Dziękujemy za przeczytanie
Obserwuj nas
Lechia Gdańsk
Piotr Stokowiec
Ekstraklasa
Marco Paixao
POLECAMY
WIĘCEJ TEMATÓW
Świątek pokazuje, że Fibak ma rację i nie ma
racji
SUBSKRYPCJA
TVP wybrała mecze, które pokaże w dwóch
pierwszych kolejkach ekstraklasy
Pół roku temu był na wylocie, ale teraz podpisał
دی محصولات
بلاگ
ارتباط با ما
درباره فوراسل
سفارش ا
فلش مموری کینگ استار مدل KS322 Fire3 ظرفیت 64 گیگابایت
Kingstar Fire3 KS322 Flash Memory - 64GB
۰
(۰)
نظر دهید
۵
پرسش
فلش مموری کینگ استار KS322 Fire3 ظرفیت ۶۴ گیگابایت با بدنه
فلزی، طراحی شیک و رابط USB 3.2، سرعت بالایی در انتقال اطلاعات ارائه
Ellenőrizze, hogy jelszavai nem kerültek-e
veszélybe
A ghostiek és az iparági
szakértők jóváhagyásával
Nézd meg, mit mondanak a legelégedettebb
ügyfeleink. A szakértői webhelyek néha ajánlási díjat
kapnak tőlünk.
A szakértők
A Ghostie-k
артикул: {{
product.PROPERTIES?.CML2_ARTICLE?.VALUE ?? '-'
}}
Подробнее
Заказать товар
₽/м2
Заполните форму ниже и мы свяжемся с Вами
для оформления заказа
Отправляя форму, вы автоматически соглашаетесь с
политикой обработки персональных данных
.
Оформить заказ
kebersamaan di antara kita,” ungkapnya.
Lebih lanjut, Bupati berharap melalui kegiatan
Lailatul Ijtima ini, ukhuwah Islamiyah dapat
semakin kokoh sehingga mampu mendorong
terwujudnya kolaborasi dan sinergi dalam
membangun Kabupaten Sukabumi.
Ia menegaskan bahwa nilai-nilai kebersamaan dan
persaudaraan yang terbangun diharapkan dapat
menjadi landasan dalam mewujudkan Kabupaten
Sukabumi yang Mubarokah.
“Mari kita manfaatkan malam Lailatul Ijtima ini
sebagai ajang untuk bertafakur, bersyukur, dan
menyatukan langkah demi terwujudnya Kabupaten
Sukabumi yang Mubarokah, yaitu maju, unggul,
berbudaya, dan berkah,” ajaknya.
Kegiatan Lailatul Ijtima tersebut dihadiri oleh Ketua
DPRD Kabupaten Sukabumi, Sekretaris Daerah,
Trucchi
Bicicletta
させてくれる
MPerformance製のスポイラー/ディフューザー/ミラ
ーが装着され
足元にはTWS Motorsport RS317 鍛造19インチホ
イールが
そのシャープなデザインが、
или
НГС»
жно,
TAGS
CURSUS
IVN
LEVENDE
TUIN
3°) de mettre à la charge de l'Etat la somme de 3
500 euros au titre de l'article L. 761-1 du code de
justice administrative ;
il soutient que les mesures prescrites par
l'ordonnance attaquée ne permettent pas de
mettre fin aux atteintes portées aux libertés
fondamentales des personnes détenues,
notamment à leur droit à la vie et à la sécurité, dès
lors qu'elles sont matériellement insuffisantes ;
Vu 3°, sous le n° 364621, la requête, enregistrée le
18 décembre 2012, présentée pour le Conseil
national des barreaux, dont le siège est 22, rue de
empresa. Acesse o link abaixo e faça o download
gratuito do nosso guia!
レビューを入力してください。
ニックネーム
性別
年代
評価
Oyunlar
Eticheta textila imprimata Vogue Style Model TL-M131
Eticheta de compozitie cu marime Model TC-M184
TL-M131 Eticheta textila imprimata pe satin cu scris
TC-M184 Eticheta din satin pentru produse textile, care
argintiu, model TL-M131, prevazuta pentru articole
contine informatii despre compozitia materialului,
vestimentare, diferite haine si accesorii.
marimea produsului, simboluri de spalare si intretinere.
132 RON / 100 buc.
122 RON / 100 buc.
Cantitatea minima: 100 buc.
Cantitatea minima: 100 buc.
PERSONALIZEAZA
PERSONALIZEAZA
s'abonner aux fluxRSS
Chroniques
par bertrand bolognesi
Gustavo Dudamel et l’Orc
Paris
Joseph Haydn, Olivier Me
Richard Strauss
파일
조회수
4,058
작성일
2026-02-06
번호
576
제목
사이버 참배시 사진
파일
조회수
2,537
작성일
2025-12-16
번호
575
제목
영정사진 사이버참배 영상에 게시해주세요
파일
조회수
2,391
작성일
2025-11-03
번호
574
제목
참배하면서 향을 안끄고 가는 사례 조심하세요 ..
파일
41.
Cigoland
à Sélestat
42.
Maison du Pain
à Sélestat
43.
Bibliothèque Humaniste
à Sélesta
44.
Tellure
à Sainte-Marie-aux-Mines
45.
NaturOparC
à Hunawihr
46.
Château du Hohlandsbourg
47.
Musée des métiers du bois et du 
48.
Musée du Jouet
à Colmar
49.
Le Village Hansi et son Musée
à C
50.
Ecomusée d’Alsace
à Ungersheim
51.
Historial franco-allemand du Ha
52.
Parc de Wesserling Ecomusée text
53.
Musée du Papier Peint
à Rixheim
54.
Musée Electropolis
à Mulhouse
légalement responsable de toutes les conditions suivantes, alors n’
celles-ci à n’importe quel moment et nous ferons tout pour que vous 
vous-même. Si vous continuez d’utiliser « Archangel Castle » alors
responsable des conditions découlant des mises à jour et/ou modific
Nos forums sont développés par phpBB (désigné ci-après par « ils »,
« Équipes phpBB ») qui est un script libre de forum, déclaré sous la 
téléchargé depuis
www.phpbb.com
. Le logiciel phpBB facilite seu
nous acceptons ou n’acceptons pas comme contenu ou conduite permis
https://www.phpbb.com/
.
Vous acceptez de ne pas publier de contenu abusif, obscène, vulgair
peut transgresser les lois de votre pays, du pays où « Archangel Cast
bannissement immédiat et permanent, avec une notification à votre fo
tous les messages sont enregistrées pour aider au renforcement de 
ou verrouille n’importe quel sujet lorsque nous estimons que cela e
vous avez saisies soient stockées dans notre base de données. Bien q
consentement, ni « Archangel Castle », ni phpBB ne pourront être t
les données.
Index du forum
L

==*==

**Work instruction**
Print the line that contains "TC-M184 Eticheta din", then every later line of the entries above up to and including the last, all exactly as written.

**Task output**
TC-M184 Eticheta din satin pentru produse textile, care
argintiu, model TL-M131, prevazuta pentru articole
contine informatii despre compozitia materialului,
vestimentare, diferite haine si accesorii.
marimea produsului, simboluri de spalare si intretinere.
132 RON / 100 buc.
122 RON / 100 buc.
Cantitatea minima: 100 buc.
Cantitatea minima: 100 buc.
PERSONALIZEAZA
PERSONALIZEAZA
s'abonner aux fluxRSS
Chroniques
par bertrand bolognesi
Gustavo Dudamel et l’Orc
Paris
Joseph Haydn, Olivier Me
Richard Strauss
파일
조회수
4,058
작성일
2026-02-06
번호
576
제목
사이버 참배시 사진
파일
조회수
2,537
작성일
2025-12-16
번호
575
제목
영정사진 사이버참배 영상에 게시해주세요
파일
조회수
2,391
작성일
2025-11-03
번호
574
제목
참배하면서 향을 안끄고 가는 사례 조심하세요 ..
파일
41.
Cigoland
à Sélestat
42.
Maison du Pain
à Sélestat
43.
Bibliothèque Humaniste
à Sélesta
44.
Tellure
à Sainte-Marie-aux-Mines
45.
NaturOparC
à Hunawihr
46.
Château du Hohlandsbourg
47.
Musée des métiers du bois et du 
48.
Musée du Jouet
à Colmar
49.
Le Village Hansi et son Musée
à C
50.
Ecomusée d’Alsace
à Ungersheim
51.
Historial franco-allemand du Ha
52.
Parc de Wesserling Ecomusée text
53.
Musée du Papier Peint
à Rixheim
54.
Musée Electropolis
à Mulhouse
légalement responsable de toutes les conditions suivantes, alors n’
celles-ci à n’importe quel moment et nous ferons tout pour que vous 
vous-même. Si vous continuez d’utiliser « Archangel Castle » alors
responsable des conditions découlant des mises à jour et/ou modific
Nos forums sont développés par phpBB (désigné ci-après par « ils »,
« Équipes phpBB ») qui est un script libre de forum, déclaré sous la 
téléchargé depuis
www.phpbb.com
. Le logiciel phpBB facilite seu
nous acceptons ou n’acceptons pas comme contenu ou conduite permis
https://www.phpbb.com/
.
Vous acceptez de ne pas publier de contenu abusif, obscène, vulgair
peut transgresser les lois de votre pays, du pays où « Archangel Cast
bannissement immédiat et permanent, avec une notification à votre fo
tous les messages sont enregistrées pour aider au renforcement de 
ou verrouille n’importe quel sujet lorsque nous estimons que cela e
vous avez saisies soient stockées dans notre base de données. Bien q
consentement, ni « Archangel Castle », ni phpBB ne pourront être t
les données.
Index du forum
L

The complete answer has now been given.